Fearlessness Training

My feet climb the stairs to my Dentist office. Cement stairs with a railing takes me through the door of a corner house to an office where I wait. I don’t remember my mother being there with me. My only memory is of chairs while I wait. I may have years of such memories. The work done now is long forgotten and my teeth are a catalogue of crowns, fillings, root canals, and extractions. encrusted with sweets, my favorite food to eat, supported by my mother and a generational worship of sugar! A German bakery was across the street from my home. I would get a nickel for my friend and me to get doughnuts. I had sugar water carried in my bottle. Well into becoming 5 years old. My mother was grieving and longing to quiet a needy child when she was 43.

The pain of rotten and decayed teeth was a remnant of gifts I’d rather not have had. I was pushed out the door to walk on my own to Dr. Ashton’s office. The frequent journey was five

blocks from home. I walked alone at the age of 6 until I left home at 19. I still see myself waiting

and it has gone on and on into my adult life.Waiting for the Dentist. Archaic dentistry has left my mouth in a crooked form with one front tooth placed in the center. Oral hygiene was only executed in some random fashion among the neighborhood families. When I reached

my senior year in high school, I was given braces based on a modest grant from a government program, because of my mothers income.

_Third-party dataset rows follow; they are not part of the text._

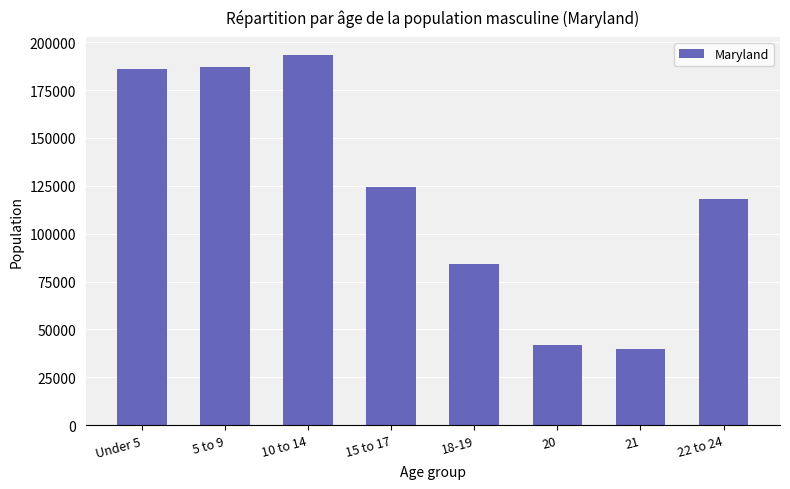

What is the maximum value shown in the chart?

193068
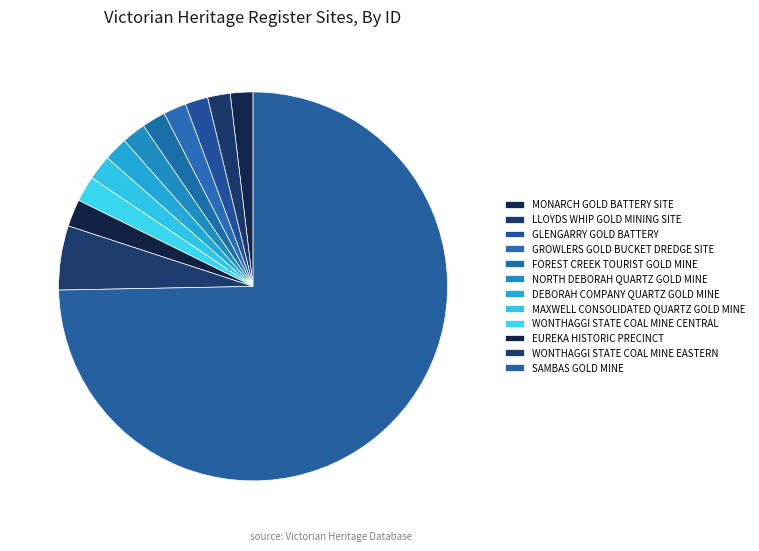

What percentage is the EUREKA HISTORIC PRECINCT slice, to the nearest percent?

2%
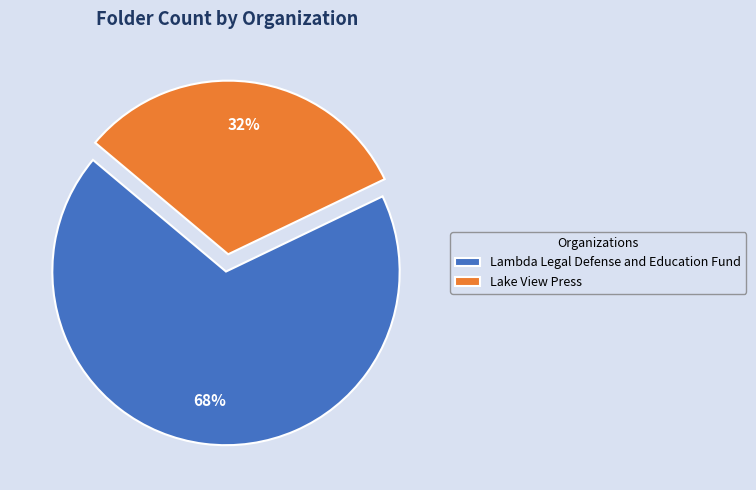

Which slice is the largest?

Lambda Legal Defense and Education Fund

The braces were only moderately successful. Later, I worked in a dental office as a receptionist and learned about flossing and was given a crown for cosmetic beauty as the Dentist I worked for found I had an abscess tooth that died a long time before. Asking me did I have pain, no I didn’t feel any. I think it happened as I was taking a ship across the Atlantic. I know this because I kept a travel journal. I never paid for the crown when it turned gray.  It was not my intention to bail out on payment but I was on to other adventures. My moral standards did not get in the way.

As I think of my mother hustling me out the door to the dentist office, her Southern farm girl gave up not paying. If I was ever taught morals, I don’t know. How did I survive. Yet I have. This facing pain at such an early age gave me a warped sense of courage with fearless training  and may have ignited the passion I now have.